Although the scene where the film reaches heights of spectacular tackiness is at the extended climax set in an opera house. It is a sequence that defies any easy description involving to wit:– Nielsen and the villain alternately trampolining out of trapdoors on the stage during a performance; various characters swinging around on half-moon props; goo being splattered everywhere; lookalikes of Bill and Hilary Clinton, Prince, George Bush [Sr], a rapping Pope and The Three Tenors, including a bad-tempered Pavarotti clone who get a large green spike fired out of a cannon and up his ass. We are promised milk and cookies if people stay all the way to the end of the credits, although when we do we are then informed that the caterer forgot to turn up and instead we are treated to a variety of fart sound effects. Mind-boggling.

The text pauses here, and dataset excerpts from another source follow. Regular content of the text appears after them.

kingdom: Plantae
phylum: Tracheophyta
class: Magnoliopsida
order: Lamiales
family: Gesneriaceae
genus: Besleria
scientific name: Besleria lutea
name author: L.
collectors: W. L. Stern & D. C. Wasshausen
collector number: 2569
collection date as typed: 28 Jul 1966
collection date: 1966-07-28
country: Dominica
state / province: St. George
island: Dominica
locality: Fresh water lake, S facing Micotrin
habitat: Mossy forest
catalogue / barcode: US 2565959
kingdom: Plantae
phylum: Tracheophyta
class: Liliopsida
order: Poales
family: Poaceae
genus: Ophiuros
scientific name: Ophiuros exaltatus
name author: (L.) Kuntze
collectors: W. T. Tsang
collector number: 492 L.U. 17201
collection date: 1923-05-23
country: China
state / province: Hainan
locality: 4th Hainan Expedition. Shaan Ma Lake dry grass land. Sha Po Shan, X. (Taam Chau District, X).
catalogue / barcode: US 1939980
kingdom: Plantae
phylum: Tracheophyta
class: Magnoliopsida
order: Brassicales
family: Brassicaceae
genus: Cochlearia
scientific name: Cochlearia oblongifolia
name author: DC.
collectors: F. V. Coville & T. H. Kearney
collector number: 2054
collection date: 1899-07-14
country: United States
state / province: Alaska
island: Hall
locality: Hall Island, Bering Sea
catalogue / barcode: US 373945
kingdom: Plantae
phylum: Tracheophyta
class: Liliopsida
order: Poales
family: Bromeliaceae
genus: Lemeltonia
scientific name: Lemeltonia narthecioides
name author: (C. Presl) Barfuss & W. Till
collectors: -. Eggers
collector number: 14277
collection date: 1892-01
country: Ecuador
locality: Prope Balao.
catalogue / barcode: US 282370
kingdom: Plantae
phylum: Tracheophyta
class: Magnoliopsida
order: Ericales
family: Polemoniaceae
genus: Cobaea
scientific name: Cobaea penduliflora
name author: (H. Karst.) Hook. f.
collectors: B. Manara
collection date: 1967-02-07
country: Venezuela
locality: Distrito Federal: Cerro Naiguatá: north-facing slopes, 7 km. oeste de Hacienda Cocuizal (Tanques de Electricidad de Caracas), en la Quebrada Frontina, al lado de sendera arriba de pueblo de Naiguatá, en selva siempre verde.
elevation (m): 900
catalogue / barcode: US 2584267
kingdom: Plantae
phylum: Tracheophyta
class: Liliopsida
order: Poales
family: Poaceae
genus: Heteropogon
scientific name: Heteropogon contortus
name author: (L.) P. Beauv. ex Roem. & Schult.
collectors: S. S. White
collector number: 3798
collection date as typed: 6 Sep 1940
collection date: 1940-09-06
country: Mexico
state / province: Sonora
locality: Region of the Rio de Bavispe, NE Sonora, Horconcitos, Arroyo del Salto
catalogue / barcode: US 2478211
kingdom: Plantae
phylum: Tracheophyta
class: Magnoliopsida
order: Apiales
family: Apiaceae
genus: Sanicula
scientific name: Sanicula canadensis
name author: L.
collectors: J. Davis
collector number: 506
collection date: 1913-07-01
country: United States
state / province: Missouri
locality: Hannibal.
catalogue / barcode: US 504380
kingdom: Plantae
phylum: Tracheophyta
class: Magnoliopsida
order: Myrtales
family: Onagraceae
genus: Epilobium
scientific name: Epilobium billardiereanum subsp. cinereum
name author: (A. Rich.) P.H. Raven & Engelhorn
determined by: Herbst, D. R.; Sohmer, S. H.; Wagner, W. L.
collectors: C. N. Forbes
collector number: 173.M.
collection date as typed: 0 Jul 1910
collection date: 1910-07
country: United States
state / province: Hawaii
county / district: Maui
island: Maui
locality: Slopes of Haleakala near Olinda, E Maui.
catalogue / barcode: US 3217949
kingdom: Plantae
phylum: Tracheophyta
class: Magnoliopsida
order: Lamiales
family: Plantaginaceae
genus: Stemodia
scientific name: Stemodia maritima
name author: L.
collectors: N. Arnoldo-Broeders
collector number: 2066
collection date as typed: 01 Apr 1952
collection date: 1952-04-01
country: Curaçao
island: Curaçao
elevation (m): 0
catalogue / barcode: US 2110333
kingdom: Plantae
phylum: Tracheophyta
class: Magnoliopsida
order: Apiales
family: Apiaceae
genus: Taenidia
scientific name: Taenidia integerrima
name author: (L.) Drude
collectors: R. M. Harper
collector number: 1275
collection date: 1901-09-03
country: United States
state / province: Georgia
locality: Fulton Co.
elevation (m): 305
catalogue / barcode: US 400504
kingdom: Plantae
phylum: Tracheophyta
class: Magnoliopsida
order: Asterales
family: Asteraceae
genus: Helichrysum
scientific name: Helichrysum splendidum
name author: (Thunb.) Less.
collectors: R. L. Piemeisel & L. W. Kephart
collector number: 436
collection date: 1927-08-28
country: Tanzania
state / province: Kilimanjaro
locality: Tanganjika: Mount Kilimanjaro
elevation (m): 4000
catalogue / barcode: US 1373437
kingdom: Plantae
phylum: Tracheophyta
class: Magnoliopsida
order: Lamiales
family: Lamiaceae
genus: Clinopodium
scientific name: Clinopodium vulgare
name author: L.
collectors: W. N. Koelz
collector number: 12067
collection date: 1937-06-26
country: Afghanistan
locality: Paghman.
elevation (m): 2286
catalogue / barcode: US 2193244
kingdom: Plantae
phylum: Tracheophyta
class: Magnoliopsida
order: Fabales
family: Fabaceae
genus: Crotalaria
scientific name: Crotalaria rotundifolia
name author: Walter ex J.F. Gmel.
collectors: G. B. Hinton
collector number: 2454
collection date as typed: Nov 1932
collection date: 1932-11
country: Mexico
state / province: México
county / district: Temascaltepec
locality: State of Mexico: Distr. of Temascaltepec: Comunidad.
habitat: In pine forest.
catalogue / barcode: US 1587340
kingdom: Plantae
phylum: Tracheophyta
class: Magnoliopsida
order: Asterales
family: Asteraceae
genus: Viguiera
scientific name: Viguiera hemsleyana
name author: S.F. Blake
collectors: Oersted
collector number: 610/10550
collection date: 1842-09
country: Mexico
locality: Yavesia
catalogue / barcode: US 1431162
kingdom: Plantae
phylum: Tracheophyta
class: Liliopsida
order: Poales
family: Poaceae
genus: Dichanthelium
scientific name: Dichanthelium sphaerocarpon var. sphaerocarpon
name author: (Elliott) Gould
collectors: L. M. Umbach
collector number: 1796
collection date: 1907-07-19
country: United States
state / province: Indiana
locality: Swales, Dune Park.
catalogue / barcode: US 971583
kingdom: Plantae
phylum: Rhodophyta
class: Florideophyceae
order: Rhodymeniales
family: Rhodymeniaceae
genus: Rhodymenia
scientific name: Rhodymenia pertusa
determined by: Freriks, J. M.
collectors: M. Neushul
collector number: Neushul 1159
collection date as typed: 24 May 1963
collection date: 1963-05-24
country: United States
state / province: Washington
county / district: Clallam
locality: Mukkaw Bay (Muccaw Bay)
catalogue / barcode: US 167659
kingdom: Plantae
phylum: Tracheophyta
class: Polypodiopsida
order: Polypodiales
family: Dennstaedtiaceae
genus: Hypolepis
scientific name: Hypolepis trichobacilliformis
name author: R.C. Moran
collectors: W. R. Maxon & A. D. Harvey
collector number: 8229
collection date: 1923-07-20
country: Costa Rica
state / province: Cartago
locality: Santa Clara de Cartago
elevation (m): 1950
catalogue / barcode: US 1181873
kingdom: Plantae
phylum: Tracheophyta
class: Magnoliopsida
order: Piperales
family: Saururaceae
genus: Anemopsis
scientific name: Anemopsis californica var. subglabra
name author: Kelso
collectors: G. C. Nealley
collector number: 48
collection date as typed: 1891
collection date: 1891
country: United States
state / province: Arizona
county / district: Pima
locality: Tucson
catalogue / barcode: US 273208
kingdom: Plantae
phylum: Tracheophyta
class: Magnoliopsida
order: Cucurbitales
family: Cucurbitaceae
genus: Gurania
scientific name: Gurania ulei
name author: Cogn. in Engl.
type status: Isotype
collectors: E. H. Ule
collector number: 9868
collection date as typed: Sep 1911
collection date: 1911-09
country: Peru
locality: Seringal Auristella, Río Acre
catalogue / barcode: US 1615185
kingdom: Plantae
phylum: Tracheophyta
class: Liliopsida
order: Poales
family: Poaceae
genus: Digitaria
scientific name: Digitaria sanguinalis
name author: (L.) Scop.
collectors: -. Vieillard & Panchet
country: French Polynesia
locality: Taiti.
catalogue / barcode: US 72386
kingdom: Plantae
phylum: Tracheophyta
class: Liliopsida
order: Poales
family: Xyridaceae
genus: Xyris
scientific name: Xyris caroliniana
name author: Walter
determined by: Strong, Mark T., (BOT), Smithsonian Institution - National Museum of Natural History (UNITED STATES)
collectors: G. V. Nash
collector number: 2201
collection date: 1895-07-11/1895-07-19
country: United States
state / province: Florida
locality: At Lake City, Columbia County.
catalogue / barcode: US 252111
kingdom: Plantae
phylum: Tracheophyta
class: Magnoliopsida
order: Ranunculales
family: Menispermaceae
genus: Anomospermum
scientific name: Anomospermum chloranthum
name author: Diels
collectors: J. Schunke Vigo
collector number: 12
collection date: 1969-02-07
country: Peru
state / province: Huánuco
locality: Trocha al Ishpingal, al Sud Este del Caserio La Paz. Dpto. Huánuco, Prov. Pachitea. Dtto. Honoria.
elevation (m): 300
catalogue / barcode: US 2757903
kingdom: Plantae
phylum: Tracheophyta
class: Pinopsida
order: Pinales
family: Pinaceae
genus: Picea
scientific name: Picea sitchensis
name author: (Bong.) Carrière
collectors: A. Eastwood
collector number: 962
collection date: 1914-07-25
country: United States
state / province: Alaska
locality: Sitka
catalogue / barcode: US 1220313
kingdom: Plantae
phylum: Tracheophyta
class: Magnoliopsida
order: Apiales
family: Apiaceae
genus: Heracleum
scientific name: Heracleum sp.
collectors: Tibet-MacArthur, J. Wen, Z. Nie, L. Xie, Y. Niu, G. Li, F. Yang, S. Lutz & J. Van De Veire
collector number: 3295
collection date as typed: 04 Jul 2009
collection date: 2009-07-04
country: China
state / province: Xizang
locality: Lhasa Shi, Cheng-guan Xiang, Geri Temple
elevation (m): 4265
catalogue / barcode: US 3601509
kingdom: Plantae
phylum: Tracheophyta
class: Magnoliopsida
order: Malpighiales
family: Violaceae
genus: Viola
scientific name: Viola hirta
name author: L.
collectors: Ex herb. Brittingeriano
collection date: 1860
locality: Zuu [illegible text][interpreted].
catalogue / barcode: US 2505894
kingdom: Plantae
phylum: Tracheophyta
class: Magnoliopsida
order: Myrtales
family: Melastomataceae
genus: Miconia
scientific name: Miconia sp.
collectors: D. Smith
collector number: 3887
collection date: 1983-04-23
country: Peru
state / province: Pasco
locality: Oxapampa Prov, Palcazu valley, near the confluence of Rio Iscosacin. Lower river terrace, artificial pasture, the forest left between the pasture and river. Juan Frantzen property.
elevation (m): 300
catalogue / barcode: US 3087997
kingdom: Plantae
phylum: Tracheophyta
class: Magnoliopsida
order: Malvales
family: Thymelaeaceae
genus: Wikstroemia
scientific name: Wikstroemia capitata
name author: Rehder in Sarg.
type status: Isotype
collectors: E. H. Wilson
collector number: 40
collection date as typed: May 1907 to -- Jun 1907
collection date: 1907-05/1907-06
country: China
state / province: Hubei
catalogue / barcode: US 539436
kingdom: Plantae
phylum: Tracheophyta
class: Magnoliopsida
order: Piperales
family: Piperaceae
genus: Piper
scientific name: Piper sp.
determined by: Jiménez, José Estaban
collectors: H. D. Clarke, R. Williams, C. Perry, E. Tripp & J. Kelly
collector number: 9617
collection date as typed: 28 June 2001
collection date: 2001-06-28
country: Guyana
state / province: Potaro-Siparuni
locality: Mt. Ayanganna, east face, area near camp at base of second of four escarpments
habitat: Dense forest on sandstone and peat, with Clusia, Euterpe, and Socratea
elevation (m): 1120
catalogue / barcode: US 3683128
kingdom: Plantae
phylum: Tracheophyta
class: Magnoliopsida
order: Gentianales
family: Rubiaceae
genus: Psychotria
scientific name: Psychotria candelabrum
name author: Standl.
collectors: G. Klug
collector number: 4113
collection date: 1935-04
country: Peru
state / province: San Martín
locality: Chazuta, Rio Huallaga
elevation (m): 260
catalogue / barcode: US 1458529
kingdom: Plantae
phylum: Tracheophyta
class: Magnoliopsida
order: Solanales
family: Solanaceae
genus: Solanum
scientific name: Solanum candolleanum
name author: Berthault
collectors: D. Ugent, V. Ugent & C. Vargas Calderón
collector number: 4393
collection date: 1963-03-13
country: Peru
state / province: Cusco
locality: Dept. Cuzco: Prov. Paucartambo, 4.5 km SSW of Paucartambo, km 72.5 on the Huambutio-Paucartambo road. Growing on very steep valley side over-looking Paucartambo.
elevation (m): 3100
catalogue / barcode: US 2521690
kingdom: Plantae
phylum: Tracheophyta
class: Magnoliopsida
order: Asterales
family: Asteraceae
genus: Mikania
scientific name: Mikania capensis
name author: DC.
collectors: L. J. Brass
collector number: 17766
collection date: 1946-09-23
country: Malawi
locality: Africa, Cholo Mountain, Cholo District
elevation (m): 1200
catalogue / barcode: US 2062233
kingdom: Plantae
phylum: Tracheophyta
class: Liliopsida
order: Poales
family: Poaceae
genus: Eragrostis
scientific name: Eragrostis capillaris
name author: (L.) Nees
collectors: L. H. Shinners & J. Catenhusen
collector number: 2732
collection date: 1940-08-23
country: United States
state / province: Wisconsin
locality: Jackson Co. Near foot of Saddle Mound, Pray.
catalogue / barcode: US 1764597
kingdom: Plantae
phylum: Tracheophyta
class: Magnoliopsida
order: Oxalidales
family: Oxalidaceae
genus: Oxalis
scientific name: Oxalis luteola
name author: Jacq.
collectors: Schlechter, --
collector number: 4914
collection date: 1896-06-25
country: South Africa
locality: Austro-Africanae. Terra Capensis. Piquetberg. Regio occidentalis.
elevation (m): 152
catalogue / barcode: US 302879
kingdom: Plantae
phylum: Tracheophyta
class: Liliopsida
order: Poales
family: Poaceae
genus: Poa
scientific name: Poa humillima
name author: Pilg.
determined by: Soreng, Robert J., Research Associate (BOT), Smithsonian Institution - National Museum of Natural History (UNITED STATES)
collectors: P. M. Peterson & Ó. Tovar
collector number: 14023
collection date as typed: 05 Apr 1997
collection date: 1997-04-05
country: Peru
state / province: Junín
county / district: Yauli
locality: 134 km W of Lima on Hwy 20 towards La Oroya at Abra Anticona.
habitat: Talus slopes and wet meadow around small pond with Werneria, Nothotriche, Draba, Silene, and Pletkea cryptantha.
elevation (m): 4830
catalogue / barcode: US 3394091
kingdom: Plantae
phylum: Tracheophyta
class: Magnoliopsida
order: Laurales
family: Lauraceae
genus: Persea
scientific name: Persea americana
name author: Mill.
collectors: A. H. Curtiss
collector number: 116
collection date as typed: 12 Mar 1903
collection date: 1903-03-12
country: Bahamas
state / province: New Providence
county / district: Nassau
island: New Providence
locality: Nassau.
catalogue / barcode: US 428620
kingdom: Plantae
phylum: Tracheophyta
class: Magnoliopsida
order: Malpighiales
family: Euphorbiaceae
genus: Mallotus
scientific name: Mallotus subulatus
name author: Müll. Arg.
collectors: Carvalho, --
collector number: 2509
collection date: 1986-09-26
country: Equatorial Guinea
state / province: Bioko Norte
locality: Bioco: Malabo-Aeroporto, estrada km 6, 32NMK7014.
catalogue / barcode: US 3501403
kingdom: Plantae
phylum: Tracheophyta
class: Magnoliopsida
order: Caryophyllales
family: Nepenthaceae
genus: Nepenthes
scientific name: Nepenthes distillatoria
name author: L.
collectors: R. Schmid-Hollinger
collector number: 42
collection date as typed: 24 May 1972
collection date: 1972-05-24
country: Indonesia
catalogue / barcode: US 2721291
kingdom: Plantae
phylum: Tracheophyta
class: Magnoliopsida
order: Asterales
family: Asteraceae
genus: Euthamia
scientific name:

Allan A. Goldstein is a director who has mostly otherwise made tv movies. His most well-known work was probably Death Wish V: The Faces of Death (1994). He has also made the sf film Memory Run (1995), Jungle Boy (1996), the biowrfare action film Spill/Virus (1996), the modernised adaptation of the Oscar Wilde novel Dorian/Pact with the Devil (2003) and The Snake King/Snakeman (2005).

(Winner Worst Film in this site’s Best/Worst of 2001 list).